HONG KONG (Reuters) - Hundreds of Chinese migrant workers rioted and clashed with police this week in a fresh outbreak of social unrest in the economic powerhouse of Guangdong.
The southern province of Guangdong, one of China’s major coastal manufacturing zones, is home to a large population of migrant factory workers drawn from across China.
But in recent years, perceived discrimination and abuse by authorities have triggered strikes, clashes and riots.
The latest clashes took place in Shaxi township near the city of Zhongshan and involving about 300 migrants who hurled rocks after a fight between a 15-year-old migrant and a student, said a government spokeswoman from Shaxi.
Security personnel intervened and beat the young migrant, infuriating a group of relatives and others migrants who rioted, the Global Times newspaper reported.
About 30 people were injured and the rioters - mostly from Sichuan province in the southwest - smashed and overturned at least two public security vehicles, the Hong Kong-based Information Center for Human Rights and Democracy said.
“Right now, there are a few migrants around but mostly as spectators,” the Shaxi spokeswoman told Reuters. “The protest has essentially been dispersed. There are a few police vehicles left, and some spectators are still around observing.”
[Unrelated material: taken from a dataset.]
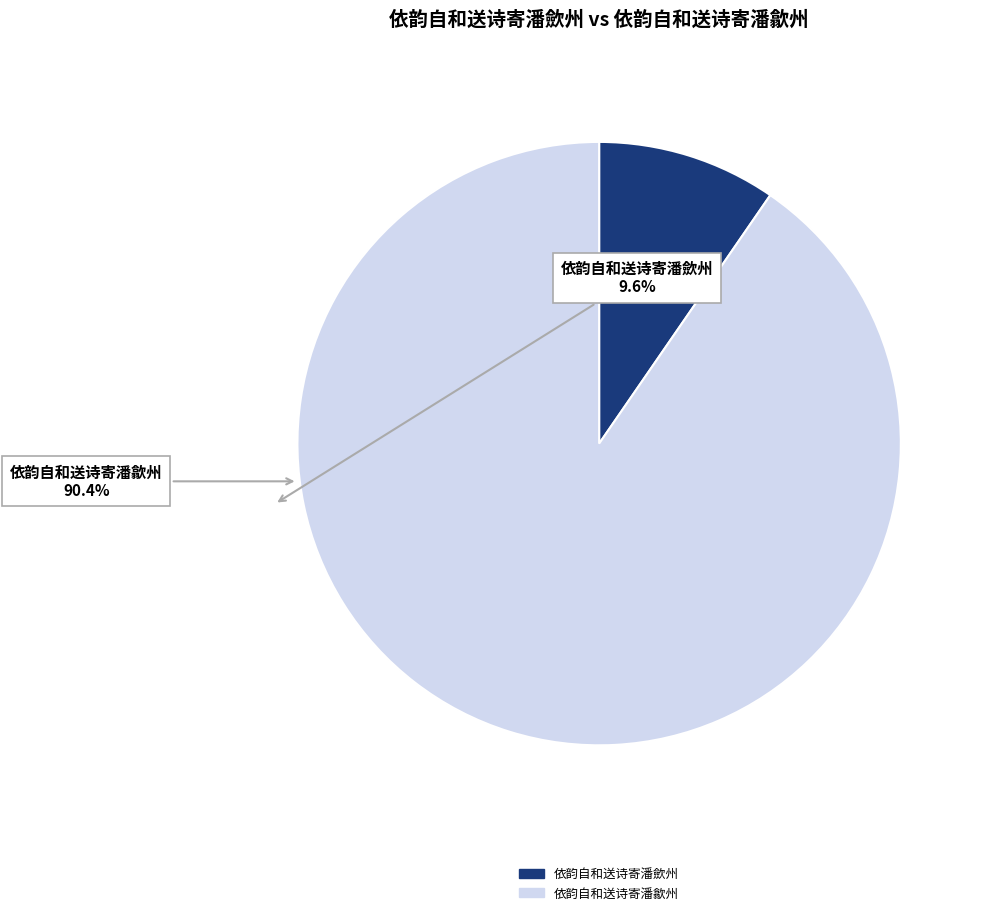

Approximately how many times larger is the value at 依韵自和送诗寄潘歙州 compared to 依韵自和送诗寄潘歛州?

9.4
Last June, thousands of migrant workers, also largely from Sichuan, rioted and clashed with police in the Guangdong city of Zengcheng, torching cars and ransacking government buildings, over the rough treatment of a pregnant street hawker.
Guangdong’s ambitious party secretary Wang Yang, who will likely be elevated to China’s elite politburo standing committee in a leadership transition this year, has acknowledged a need to mitigate simmering social unrest by stressing a more equitable and balanced “Happy Guangdong” mode of development.
The number of “mass incidents”, as such outbreaks of unrest are known, recorded by the government grew from 8,700 in 1993 to about 90,000 in 2010, according to several government-backed studies. Some estimates are higher.
The government has not released official data on such incidents in recent years.